Michael and I exchanged covert glances, in which I silently signaled to him how bad things looked for the baby.

But Matthew must have picked up on our signals. He piped up, “Mommy, I am going to have a baby brother, aren’t I?”

Picking my words extremely carefully, I said, “We’re not sure, Matthew, but I think so.”

He had never seen me cry in his whole life, and I didn’t intend for him to see me crying now, but I was within inches of losing all self-control.

By the time our car pulled up in front of Good Samaritan Hospital, where I had given birth to Matthew and had been so deliriously happy, I was shaking from head to foot and fighting back the tears.

Michael helped me out of the car. My friend Mary was outside the hospital, waiting for me, and so was Michael’s mother.

I had been on the road since I’d first found out that I was pregnant, but now my pregnancy was extremely visible. So when I walked into the hospital, the nurses, some of whom who had assisted at Matthew’s birth, virtually broke into applause.

“You’re having another baby, Miss Eden, how wonderful!” they said in unison.

The only reply I could summon up was, “I’m not sure.”

The receptionist presented me with a medical history form to fill out, but my hand shook so much that I almost dropped the pen. So I dictated my answers to the questions to Mary, who wrote them down for me instead.

Then I was taken into a treatment room, where I was hooked up to a machine that beeped in time with a thumping heart. But I could hear only one heart beating, my own. Not a second one. Not my baby’s.

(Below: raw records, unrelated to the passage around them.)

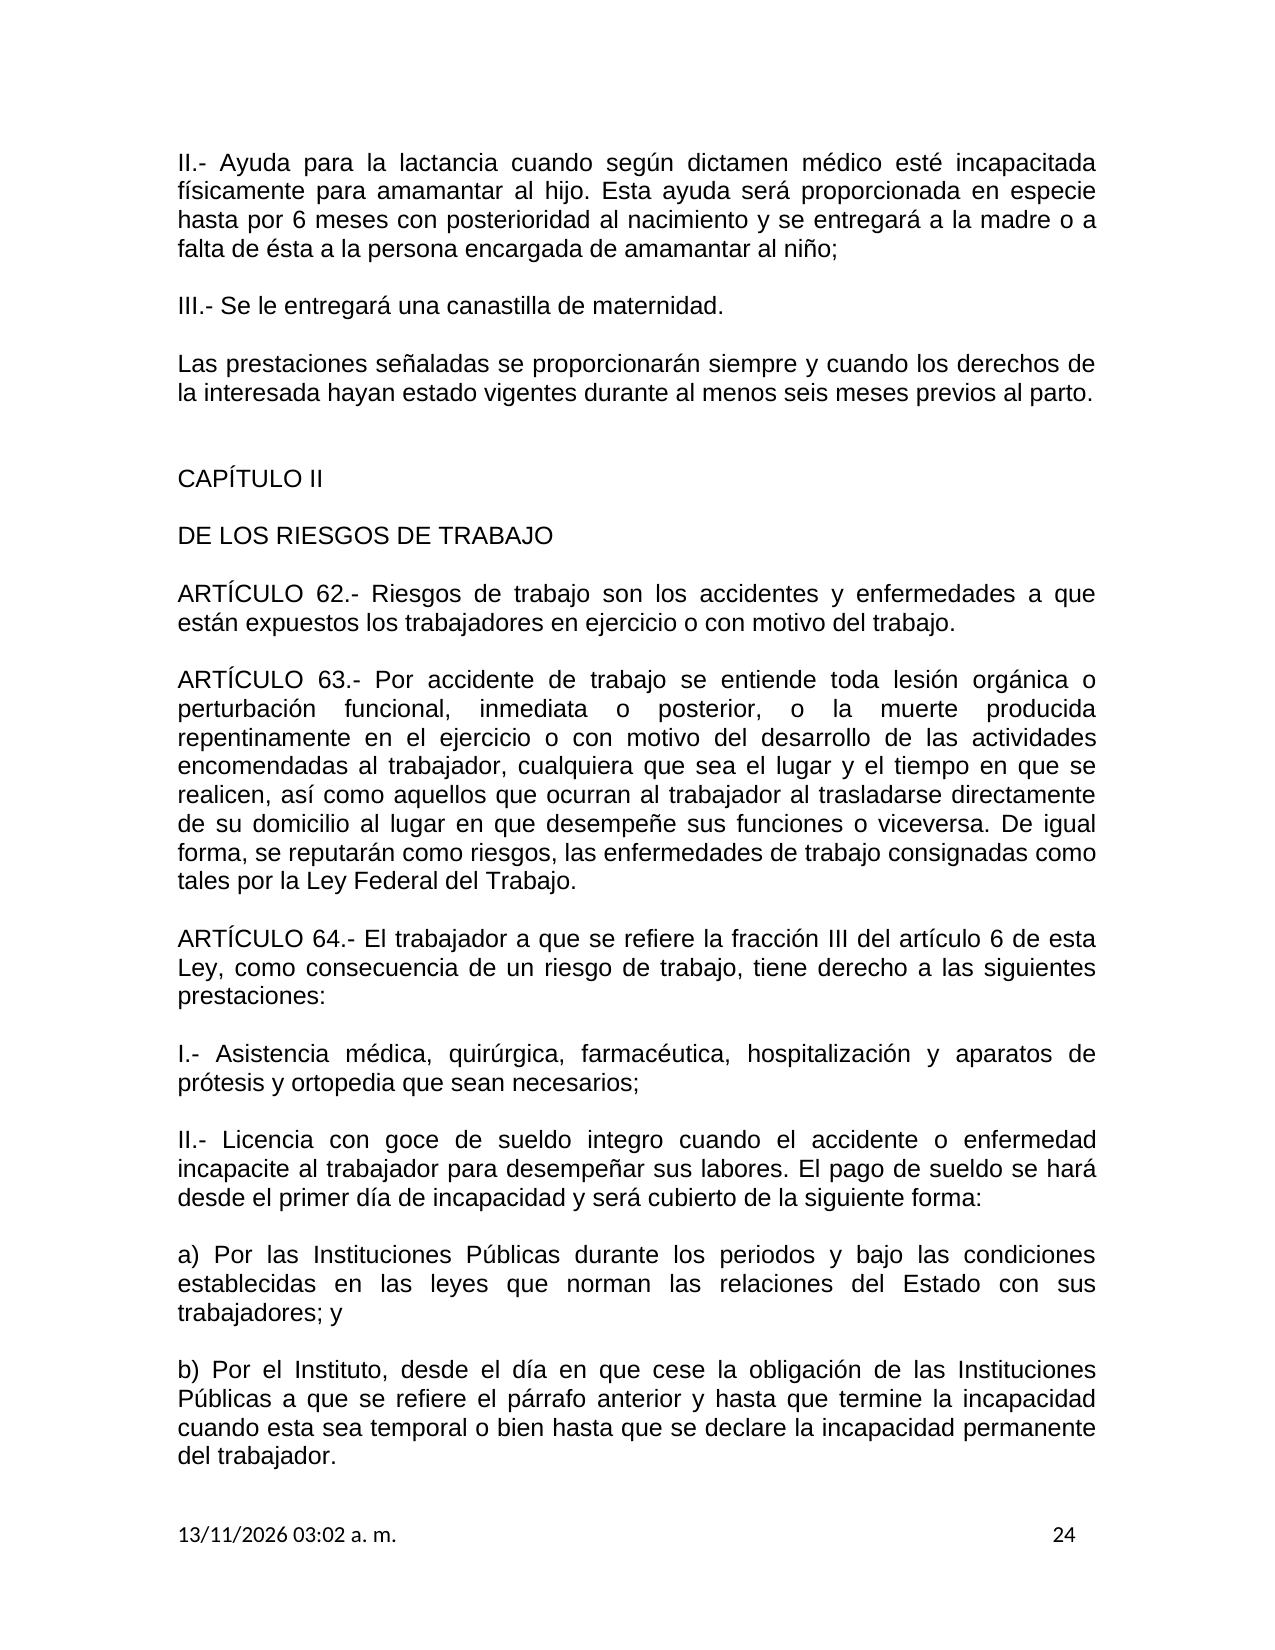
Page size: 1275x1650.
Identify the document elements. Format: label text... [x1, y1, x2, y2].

text I.- Asistencia médica, quirúrgica, farmacéutica, hospitalización y aparatos de prótesis y ortopedia que sean necesarios; [177, 1039, 1098, 1096]
text II.- Licencia con goce de sueldo integro cuando el accidente o enfermedad incapacite al trabajador para desempeñar sus labores. El pago de sueldo se hará desde el primer día de incapacidad y será cubierto de la siguiente forma: [177, 1125, 1098, 1211]
text Las prestaciones señaladas se proporcionarán siempre y cuando los derechos de la interesada hayan estado vigentes durante al menos seis meses previos al parto. [177, 349, 1098, 406]
text DE LOS RIESGOS DE TRABAJO [177, 521, 1098, 550]
text III.- Se le entregará una canastilla de maternidad. [177, 291, 1098, 320]
text II.- Ayuda para la lactancia cuando según dictamen médico esté incapacitada físicamente para amamantar al hijo. Esta ayuda será proporcionada en especie hasta por 6 meses con posterioridad al nacimiento y se entregará a la madre o a falta de ésta a la persona encargada de amamantar al niño; [177, 148, 1098, 263]
text a) Por las Instituciones Públicas durante los periodos y bajo las condiciones establecidas en las leyes que norman las relaciones del Estado con sus trabajadores; y [177, 1240, 1098, 1326]
text b) Por el Instituto, desde el día en que cese la obligación de las Instituciones Públicas a que se refiere el párrafo anterior y hasta que termine la incapacidad cuando esta sea temporal o bien hasta que se declare la incapacidad permanente del trabajador. [177, 1355, 1098, 1470]
text ARTÍCULO 64.- El trabajador a que se refiere la fracción III del artículo 6 de esta Ley, como consecuencia de un riesgo de trabajo, tiene derecho a las siguientes prestaciones: [177, 924, 1098, 1010]
text ARTÍCULO 63.- Por accidente de trabajo se entiende toda lesión orgánica o perturbación funcional, inmediata o posterior, o la muerte producida repentinamente en el ejercicio o con motivo del desarrollo de las actividades encomendadas al trabajador, cualquiera que sea el lugar y el tiempo en que se realicen, así como aquellos que ocurran al trabajador al trasladarse directamente de su domicilio al lugar en que desempeñe sus funciones o viceversa. De igual forma, se reputarán como riesgos, las enfermedades de trabajo consignadas como tales por la Ley Federal del Trabajo. [177, 665, 1098, 895]
text CAPÍTULO II [177, 464, 1098, 493]
text ARTÍCULO 62.- Riesgos de trabajo son los accidentes y enfermedades a que están expuestos los trabajadores en ejercicio o con motivo del trabajo. [177, 579, 1098, 636]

It was already achingly obvious to me that my baby was no longer alive. There are no words to express my anguish.

The doctors took X-rays and performed other tests, and then my doctor called me into his office and confirmed what I already knew.

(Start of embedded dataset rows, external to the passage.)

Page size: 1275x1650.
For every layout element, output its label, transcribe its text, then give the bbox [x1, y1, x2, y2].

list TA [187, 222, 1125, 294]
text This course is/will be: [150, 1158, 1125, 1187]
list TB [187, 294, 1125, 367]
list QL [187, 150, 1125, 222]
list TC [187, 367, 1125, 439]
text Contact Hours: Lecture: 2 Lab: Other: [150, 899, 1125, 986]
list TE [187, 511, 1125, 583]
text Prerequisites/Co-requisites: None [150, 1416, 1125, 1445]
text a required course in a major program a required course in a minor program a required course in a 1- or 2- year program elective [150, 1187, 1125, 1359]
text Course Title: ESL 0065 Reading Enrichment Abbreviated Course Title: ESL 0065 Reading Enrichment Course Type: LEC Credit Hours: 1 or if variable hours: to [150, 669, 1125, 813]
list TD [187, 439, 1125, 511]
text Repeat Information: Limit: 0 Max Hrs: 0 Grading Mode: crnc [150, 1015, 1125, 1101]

My baby was dead. His umbilical cord had been crushed, and there was nothing anyone could do to save him. I say him, because the doctor told me that my unborn baby was a boy. The doctor also told me that in all his many years of practice, he had never encountered a case like mine. I listened to his words and tried to grasp the meaning, but the only thing that was clear to me was that my baby was dead.